[Testo fornito]
Per Bf, quotata in Borsa e con oltre 11.000 ettari coltivati, la sostenibilità passa soprattutto dall’innovazione. «Attraverso l’agricoltura 4.0 – ha spiegato Ravanelli – siamo in grado di dare al terreno solo quello di cui ha bisogno, quando ne ha bisogno. Così riduciamo al minimo l’uso delle risorse: dall’acqua ai fitofarmaci. Questo approccio è un grande punto di svolta: per anni è stato sottovalutato, oggi è diventato centrale». Ma non si tratta solo di coltivare. L’azienda sta lavorando anche sull’energia: «Abbiamo dotato i nostri stabilimenti di impianti fotovoltaici e stiamo realizzando un impianto di biometano a Jolanda di Savoia, proprio dove si trova la maggior parte delle nostre superfici agricole. L’agricoltura, oltre a produrre cibo, può produrre energia, riducendo i costi e aumentando l’autonomia. È questa la sfida del futuro». Dall’agricoltura si passa all’industria alimentare.
Nicola Perizzolo, project engineer di Barilla, ha sottolineato come la sostenibilità non sia una moda, ma un percorso strutturale, con obiettivi chiari e risorse ingenti. «La proprietà, anni fa, ha preso una posizione netta: vogliamo essere un’azienda di un certo tipo e fare business in un certo modo. Oggi questo significa avere un board Esg che definisce la strategia e un piano concreto che ci porterà al 2030, con un investimento da 168 milioni di euro».Non è un impegno “di facciata”. Perizzolo ha raccontato un esempio pratico: «Quando valutiamo un investimento, per esempio l’acquisto di un nuovo forno per i biscotti, inseriamo nei costi anche il valore della CO₂ che verrà emessa. Questo cambia le scelte: non prendiamo più il forno standard, ma pretendiamo soluzioni innovative dai fornitori, anche se più complicate da gestire. Il risultato è che consumiamo meno energia, pur garantendo al consumatore lo stesso prodotto. È stato uno stimolo enorme, altrimenti avremmo continuato a fare quello che si è sempre fatto».

[Estratto dei dati]

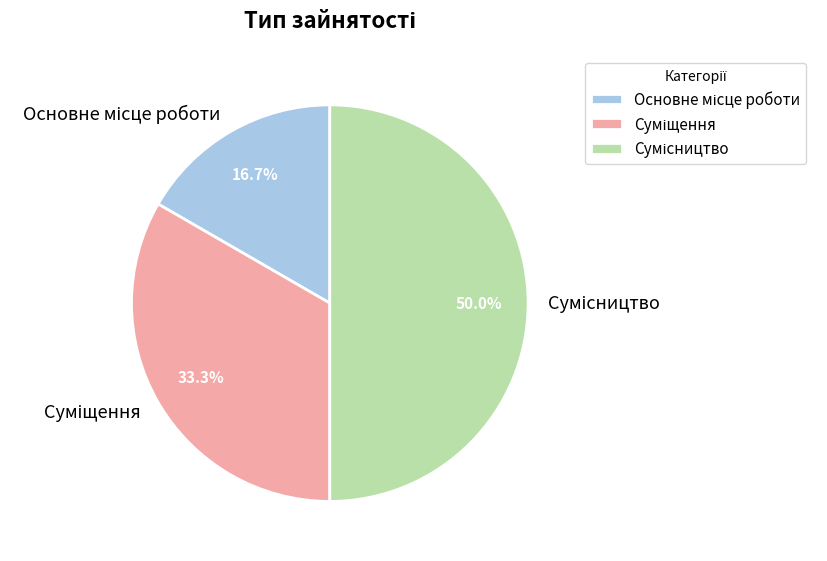

What is the largest slice in the pie chart?

Сумісництво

[Consegne]
**1)** Secondo il testo sulla sostenibilità di Bf e Barilla, a quanto ammonta l'investimento del piano di Barilla fino al 2030?
**2)** Scrivi il seguito del testo sulla sostenibilità di Bf e Barilla, riprendendo dopo la sua ultima frase.
Il materiale è a sé stante e non fa parte del testo.

[Risposte numerate]
**1)** 168 milioni di euro.

**2)**
Secondo Perizzolo, la sostenibilità è anche una leva reputazionale e sociale: «Barilla è disposta ad accettare tempi di ritorno più lunghi sugli investimenti legati alla sostenibilità. Lo facciamo perché crediamo che ci siano benefici indiretti: la reputazione, l’attrattività verso i giovani, la fiducia dei consumatori. Gli ingegneri che partecipano alle selezioni ci chiedono se quello che dichiariamo è vero. Una volta entrati, verificano con mano che lo è davvero. Questo fa la differenza».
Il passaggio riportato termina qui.